Entry-Level Software Engineer at Taro Community profile pic
Entry-Level Software Engineer at Taro Community

Basically, I feel like I have so many unnecessary ‘DUH! I can’t believe I missed that!’ moments in public -- mainly when asking for help and creating PR's.

For example, I recently was so focused on the more difficult part of a ticket, thinking about edge cases and trying to really polish this bit of functionality, that I spaced on reviewing the ticket before creating a PR. This meant the lead engineer reviewing my PR had to explain to me that I missed some other aspects of the ticket.

Another time, I spent a while trying to right a really good question about a solution to what I suspected was a tough issue. The problem? I hadn’t thought to test my hypothesis and confirm that this issue would occur (it didn’t) before formulating and asking my question. So I needn’t have bothered anyone else or myself about navigating this hypothetical problem.

EXERCISE SET —
• 1. Check each statement against the post about missed details and answer yes or no, quoting the words from the post that decide it.
(a) The lead engineer reviewing the PR pointed out that parts of the ticket had been missed.
(b) The writer tested the hypothesis before asking the question.
(c) The writer says these moments come up mainly when asking for help and creating PRs.
• 2. Please continue the post about missed details from where it stops.
The records that come next have no connection to the post about missed details.

DATASET —

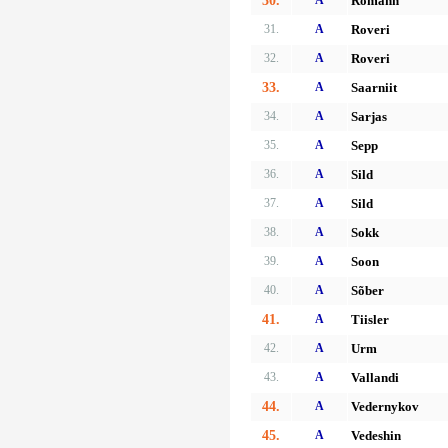
30.
A
Romann
31.
A
Roveri
32.
A
Roveri
33.
A
Saarniit
34.
A
Sarjas
35.
A
Sepp
36.
A
Sild
37.
A
Sild
38.
A
Sokk
39.
A
Soon
40.
A
Sõber
41.
A
Tiisler
42.
A
Urm
43.
A
Vallandi
44.
A
Vedernykov
45.
A
Vedeshin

ANSWERS BY ITEM —
• 1.
(a) Yes: "the lead engineer reviewing my PR had to explain to me that I missed some other aspects of the ticket"
(b) No: "I hadn’t thought to test my hypothesis and confirm that this issue would occur (it didn’t) before formulating and asking my question"
(c) Yes: "mainly when asking for help and creating PR's"

• 2.
When this happens, it makes me feel like my work isn’t thorough or to a high standard, not mention making me look bad. So it’s something I’d really like to improve, but it seems when I focus on being thorough it perpetuates the problem like in the two examples above.

I feel like I need some checklists/processes as guardrails for common scenarios (e.g., creating PR’s, asking for help) I can fall back on, because otherwise I feel my brain will keep missing things and making easily preventable mistakes.